Reichtümer waren nicht zu verdienen, aber nach diesen verlangte Anninka nicht, die das Geld verachtete, ohne es zu haben, während ich es doch eher achtete, da ich es nun einmal besaß. Auch waren, wie wir sahen, die Schwierigkeiten nicht gering. Das Speisezimmer mußte geopfert werden. Wir, (das heißt alle ohne mich) waren nicht mehr abgeschlossen in den vier Wänden: Je mehr Gäste, desto besser, mittags, abends, wann immer! Den Postillion mußte man während der Essensstunden abseits halten. Nach der Essenszeit pflegte er zu schlafen, jetzt würden ihn die Gäste stören, die nicht alle zur gleichen Zeit kommen und gehen konnten, die Glocke im Entrée würde dauernd scheppern, die Gäste würden laut sprechen, zanken, rufen, lachen.
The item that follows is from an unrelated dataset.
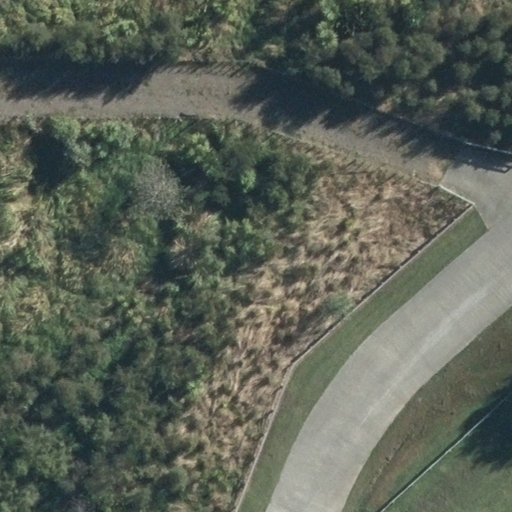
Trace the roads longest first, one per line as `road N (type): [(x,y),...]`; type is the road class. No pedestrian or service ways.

Dann die Bestecke. Neue Bestecke zu kaufen, dagegen sträubten sich Marthy wie meine Mutter, und gar neue Tischwäsche anzuschaffen, sei heller Wahnsinn, nichts derart sei vonnöten, meinte meine Mutter streng.
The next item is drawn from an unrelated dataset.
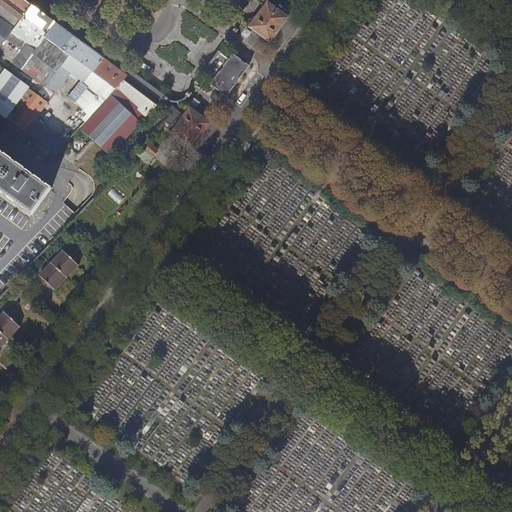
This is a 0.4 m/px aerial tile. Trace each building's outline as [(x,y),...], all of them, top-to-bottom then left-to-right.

Meine Schwester war aber noch strenger. Sie wollte nichts für sich. Sie hatte nur die Familie vor Augen. Sie hatte mehr geopfert als wir anderen. Sie hatte keine ›Partei‹, sie besaß keinerlei ›Schatz‹. Von mir schweige ich, denn nach mir fragte man nicht mehr. Ich war eben eine Art teurer, aber seltener Gast. Meine Mutter hatte sich nicht einmal erkundigt, wovon ich gelebt hatte, noch weniger, wovon ich leben wollte. Das Wort hatte also nicht ich, sondern wie ich es im Sprechzimmer des Klosters gewollt hatte, Anninka. Sie setzte alles mit ihrer klaren Vernunft, ohne Leidenschaft, ohne ein lautes Wort durch. Der Teppich im Speisezimmer mußte aufgerollt und mottensicher auf dem Speicher untergebracht werden. Welch bitterer Zug um den Mund meiner Mutter! Und es mußte den Gästen gestattet werden, hier zu rauchen! Und sie hatte es meinem armen Vater niemals gern erlaubt, und hatte, wenn er mit seinem Cigarl neben ihr saß, mit scharfem Blasen die Rauchwolken als ›stinkenden Dunst für teures Geld‹ von sich weggetrieben. Nun fügte sie sich in alles, weil sie ihre Freiheit im ›Hort‹ und für die Partei nur um diesen Preis erlangen konnte.